Zur Prüfung der Voraussetzungen für einen Widerruf des Schutzstatus leitet das BAMF in der Regel ein Widerrufsverfahren ein. Im Falle einer Reise in das Herkunftsland eines Schutzberechtigten oder eines Kontakts mit Behörden des Herkunftslandes handelt es sich um eine sogenannte anlassbezogene Widerrufsprüfung, im Gegensatz zu Regelwiderrufsverfahren bei Schutzberechtigten.
Bei der Prüfung von Widerrufsgründen im Falle von Reisen in das Herkunftsland berücksichtigt das BAMF zunächst drei grundsätzliche Voraussetzungen:
- die Frage nach der Freiwilligkeit der Reise,
- nach der Absicht und
- der tatsächlichen erneuten Inanspruchnahme des Schutzes des Herkunftsstaates.
Zu diesen Prüfkriterien gehören unter anderem die Dauer der Reise, der Anlass, die Art der Einreise sowie der Ort des Aufenthaltes.

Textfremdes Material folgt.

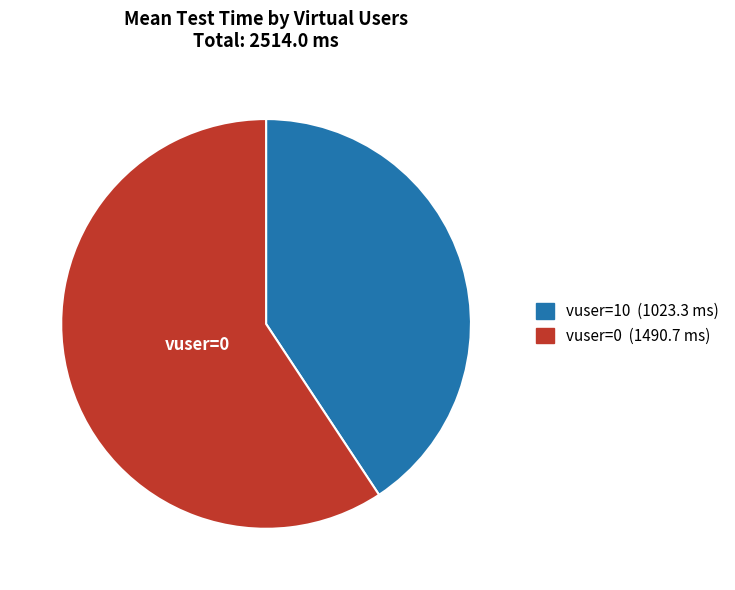

Does vuser=10 represent more than half of the total?

No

Die Studie beschreibt zudem die einzelnen Verfahrensschritte im Widerrufsverfahren, die Mitwirkungspflichten der schutzberechtigten Person sowie mögliche aufenthaltsrechtliche Folgen, wenn der Schutzstatus widerrufen wird.
Infografik und EMN-Vergleichspublikationen zum Thema
Eine für diese Studie gefertigte Infografik gibt einen Überblick über die einzelnen Phasen von der Aus- und Wiedereinreise, die individuellen Beweggründe für eine Reise in das Herkunftsland, über das Bekanntwerden der Reise bei einer Behörde und die anschließenden Meldewege sowie die behördlichen Prüfkriterien und Mitwirkungspflichten im Widerrufsverfahren, bis hin zu den möglichen aufenthaltsrechtlichen Konsequenzen. Die Infografik kann gesondert heruntergeladen werden (siehe rechte Spalte) und findet sich zudem auf den Seiten 40/41 der Studie.
Das Working Paper 84 ist im Rahmen des Europäischen Migrationsnetzwerkes (EMN) bearbeitet worden und wird parallel in zahlreichen weiteren EU-Mitgliedstaaten und Norwegen erstellt. Sowohl die einzelnen nationalen Studien werden in Kürze veröffentlicht als auch die Vergleichspublikationen des EMN zum Thema: der ausführliche EMN-Synthesebericht, das kompakte EMN-Inform sowie das einseitige EMN-Flash, die nach ihrer Veröffentlichung auch auf dieser Seite abrufbar sein werden.
Die Studie wurde nach ihrer Erstveröffentlichung überarbeitet und liegt nun in ihrer überarbeiteten Fassung vor (Stand 06.03.2019).